From the Artistic Director: The Thin Place

By Tim Sanford, Artistic Director
September 18, 2019

Portrait of Tim Sanford by Zack DeZon

 

Human reason, in one sphere of its cognition, is called upon to consider questions, which it cannot decline, as they are presented by its own nature, but which it cannot answer, as they transcend every faculty of the mind.”
Immanuel Kant, Critique of Pure Reason 

The mind has a mind of its own.”
Linda in The Thin Place 

The paradox of Kantian philosophy rests upon the assertion that human reason is limited by the tools of perception. There exists no argument, founded in reason, that can either prove or disprove metaphysical concepts, such as the existence of God. It seems to me that there is no contemporary writer as steeped in this Kantian paradox as Lucas Hnath. First off, when he portrays characters who believe in “other worlds,” as is the case in The Christians and in The Thin Place, you can rest assured that his aim will not be to debunk these characters; rather, of course he will, but you can also bet that he will subvert the skeptics as well. Lucas’s plays have an amazing ability to hold contradictions together. 

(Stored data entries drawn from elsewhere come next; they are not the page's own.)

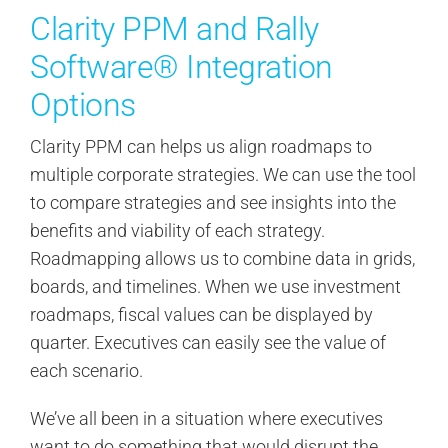
Clarity PPM and Rally
Software® Integration
Options
Clarity PPM can helps us align roadmaps to
multiple corporate strategies. We can use the tool
to compare strategies and see insights into the
benefits and viability of each strategy.
Roadmapping allows us to combine data in grids,
boards, and timelines. When we use investment
roadmaps, fiscal values can be displayed by
quarter. Executives can easily see the value of
each scenario.
We’ve all been in a situation where executives
want to do something that would disrupt the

Faith co-exists with disbelief, reason with irrationality, kindness with cruelty. Reason itself does not seem reasonable. And characters who hold such dramatic contradictions within them are bound to be highly unpredictable. Some of his plays exist with seemingly no subtext. Characters come right out with what they want and how they feel. In other plays, such as The Thin Place, characters are much harder to read, both for us and for them. This close-to-the-vest behavior meshes well with the mysterious ambience Lucas fosters in his story-telling. He’s purposely creating a world that might be haunted. 

“We persuade and coerce others and fool ourselves as we try to figure out what we want from each other, how we read each other and what we do about all the secrets we uncover on the way.”

Séances that aimed to contact the dead through a medium were popular throughout the 19th Century. The format most popular with contemporary mediums is looser, more conversational. The implicit purpose of such sittings or “readings” is almost always to bring comfort to the bereft. Trust Lucas to poke around this topic and stir up its unsettling underpinnings. Lucas grew up in Orlando and as a result he said his first dream job was to design rides for Disney World. A good Disney ride surprises, thrills and scares; it seems to summon magic. I think this explains a lot. Most of Lucas’s plays love to take us for a ride. And many of them are also intrigued by performance. I think there are deep questions at the bottom of Lucas’s work, questions that the shifting forms of his plays inevitably illustrate. They are questions about the way we think, the ways we perform our wants for others and for ourselves. We persuade and coerce others and fool ourselves as we try to figure out what we want from each other, how we read each other and what we do about all the secrets we uncover on the way.